Her DH works longer hours and when he is home she is home and never tries to call or come by and doesn't even accept calls when he is home. On the other hand, she has no problem tying me up when my DH is home whether it be on the phone or coming over and staying for long visits. I feel bad her DH works but I feel that she takes time away from me and my kids. Her son needs lots of attention because I suspect she ignores him a lot of the time.

I am going to go back to work p/t pretty soon and feel that especially then I will have less time to devote to her. She doesn't get it though. She accuses me of being mad at her if we go 2 days without talking. What I really can't stand is when she comes over uninvited and walks into my back yard. How do I make her leave in that situation? Does anyone else have problems with these types of friends? I would imagine WOH moms especially have to budget their free time to make sure they have enough family time. I don't want to completely lose her as a friend but she really needs to give me space. WWYD?

iVillage Member
Registered: 03-27-2003
Wed, 07-30-2003 - 4:33pm
I have a friend (SAH) who likes to 'take my kid.' She has a little boy the same age and she always wants my little boy to come over so hers is occupied and she can do whatever. At first it was like 1 time a week, but it is growing into every other day. I have had to lie to get out of sending him. Today, I let him go for 1 hour but lied and said I had to get him by 1:30 because he had swimming lessons. Sometimes I dont answer the phone..... then she sends emails. She wants to pick him up from school and take him to play (summer camp) but I dont want someone else picking up or driving my kid around so I say no, etc. I like letting him play, but I also like having him home, where I can enjoy him, and plus, my little one gets antsy when brother leaves. She is very into church activities, crafts, etc, so I know she 'uses' my kid as a way to 'det rid of hers' for awhile so she can do those things...... I know because she's told me that's why she wants Gavin to come over so much. I guess that is better than her coming here 5 times/week like your friend, but still it's obnoxious.
iVillage Member
Registered: 07-11-2003
Wed, 07-30-2003 - 5:02pm
Yikes! That would be scary. I would be afraid she would get so involved in an activity that she would fail to keep a good eye on them. Maybe we could hook up our two friends, they sound like they would be great together. Except my friend would need to go along with your friend to her activities as well. lol I suppose yours is the flip side of mine. Just pray she doesn't start popping over unexpectedly to let the boys play together while she drinks tea with you tying you up for hours.

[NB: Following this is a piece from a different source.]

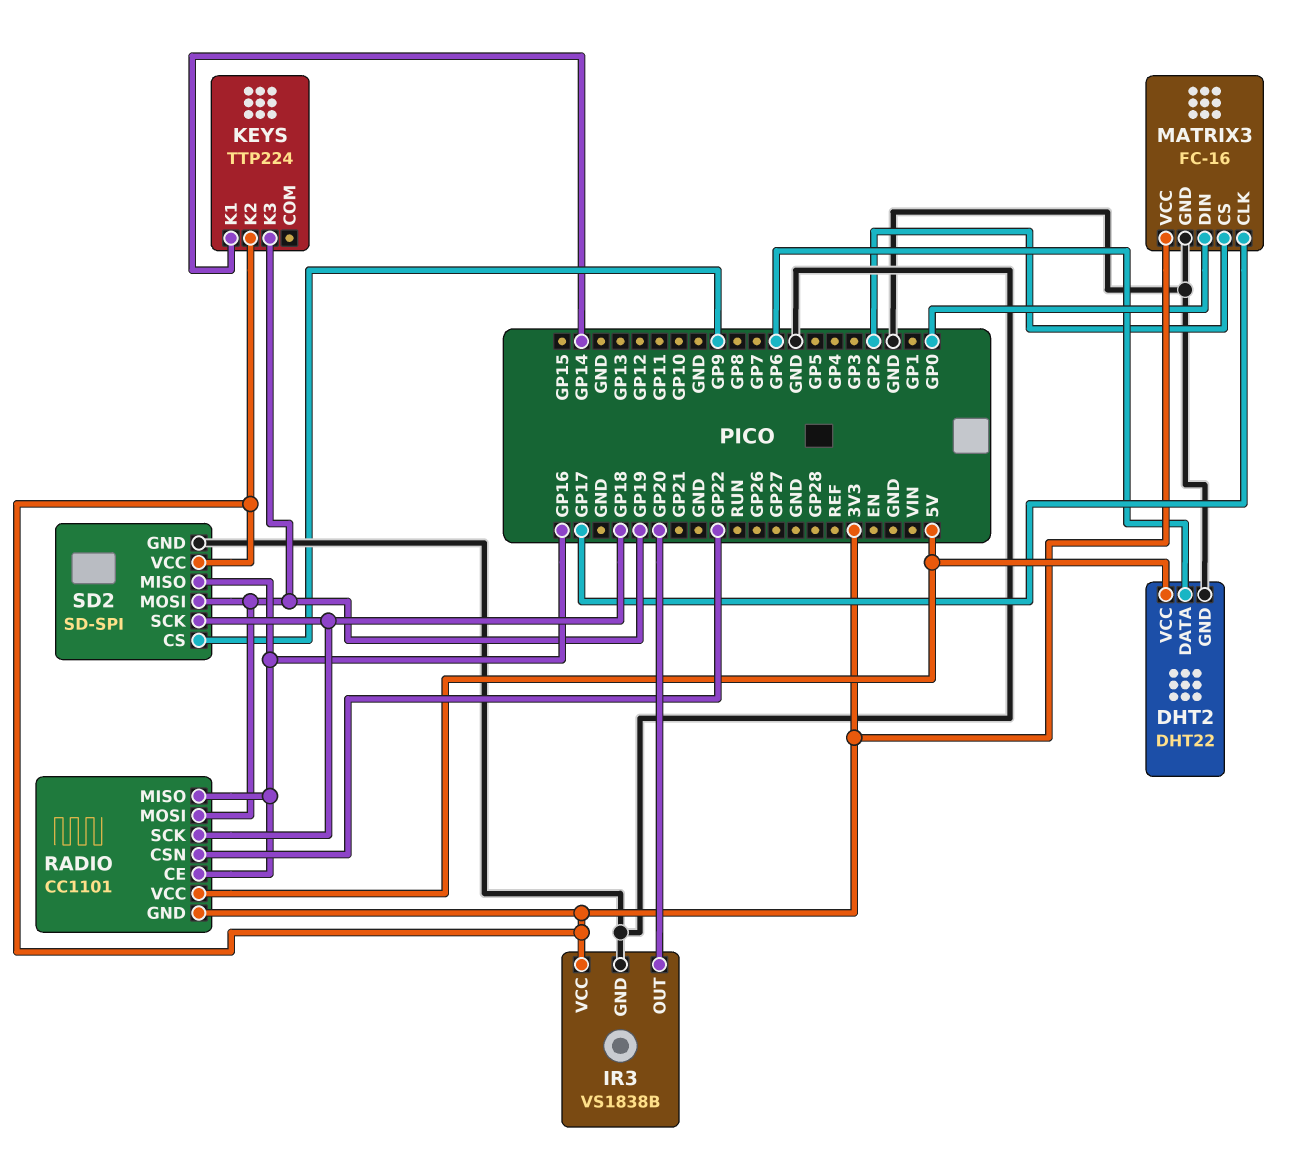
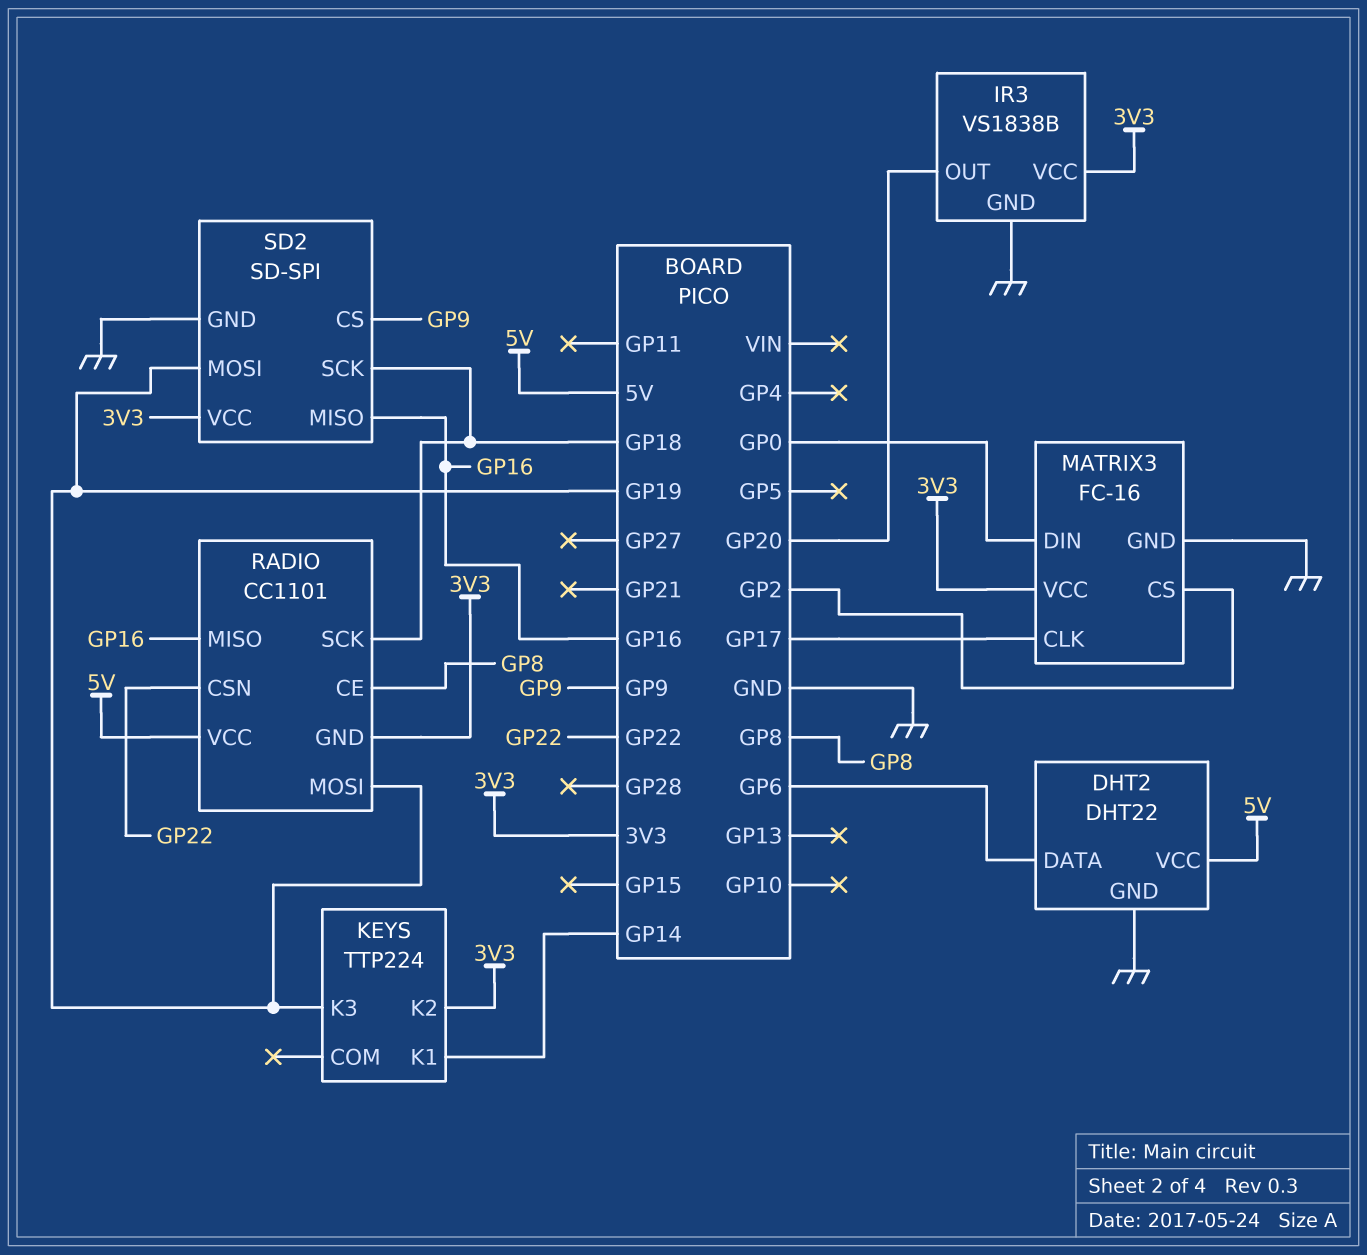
RADIO pin CE: GP16 -> GP8

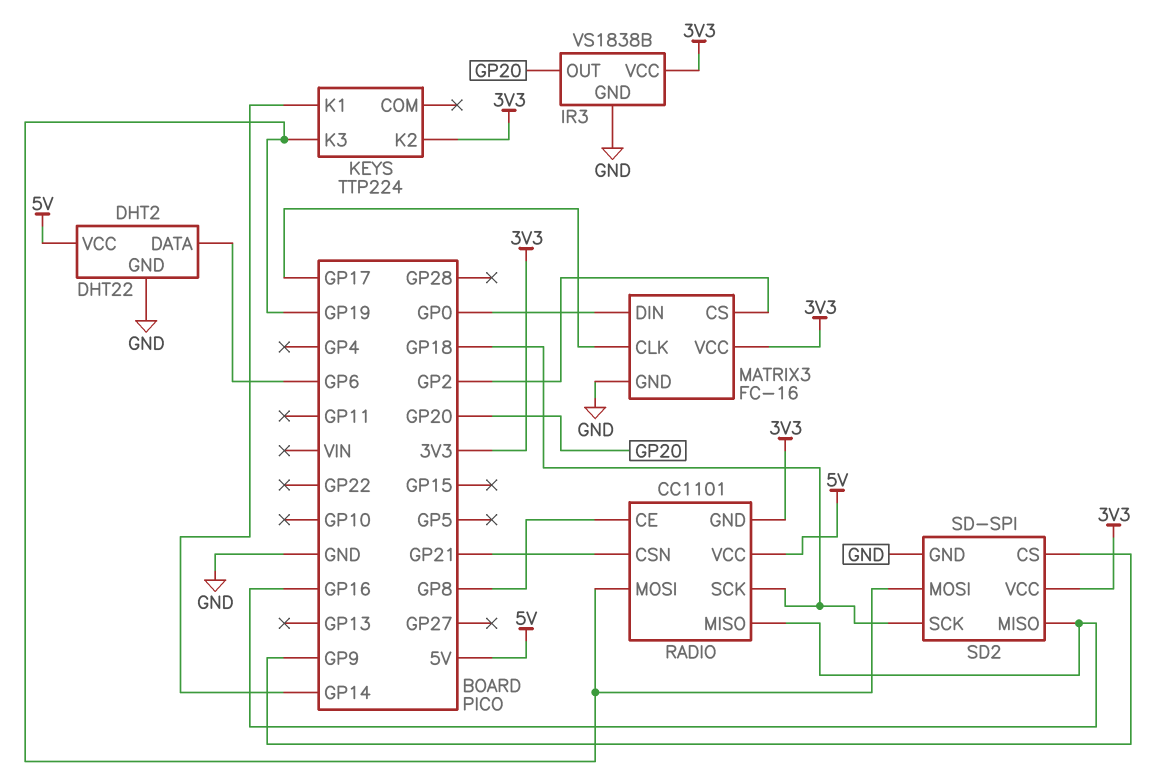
RADIO pin CSN: GP22 -> GP21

I have thought about getting in the car and driving around the block until she leaves but that is just getting absurb now isn't it? I am not a mean person, but I like family time with DH and kids and I know it won't last forever so I am making the most of it. I just need to find a way to let her know just because we are home we aren't always open to having visitors. I really don't know how to tactfully say that without hurting her feelings, I think it is all or nothing with her. It's even stranger she is so protective of her time with her DH, that tells me she knows whats up, she just doesn't care about MY time with MY DH and family.

I was hoping she would just pick up on the hints, the other friends who have started to get to possessive of my time usually do. They will either drop me completely as a friend or they will just pop over every once in a while which is great. I guess there are two types of SAH, one that does it to spend more time with family, and one that does it to spend more time on themselves.

iVillage Member
Registered: 03-26-2003
Wed, 07-30-2003 - 8:11pm
i cannot believe your timing. i too have a neighbor who is as sweet as she can be, but she sees me pull in from work, and is either at my door or on the phone before i can even use the bathroom. she is pregnant and home with two kids all day, with money being tight as well. i know she craves adult conversation, as i was in the same position when my children were small. this summer, my youngest is spending up north with my family, and when i come home, i want "me time". i loooove my house, and want to just enjoy it quietly, and have my own thoughts as well as take care of a few chores to stay on top of things. she comes over for any little thing, and brings her little girl, who is cute as a button, but wants to coach the adult conversation, and i would rather skip it all.

sometimes, i simply dont answer the door or the phone, also, and just leave it at that.

if she accuses you of being mad, just tell her, no just busy.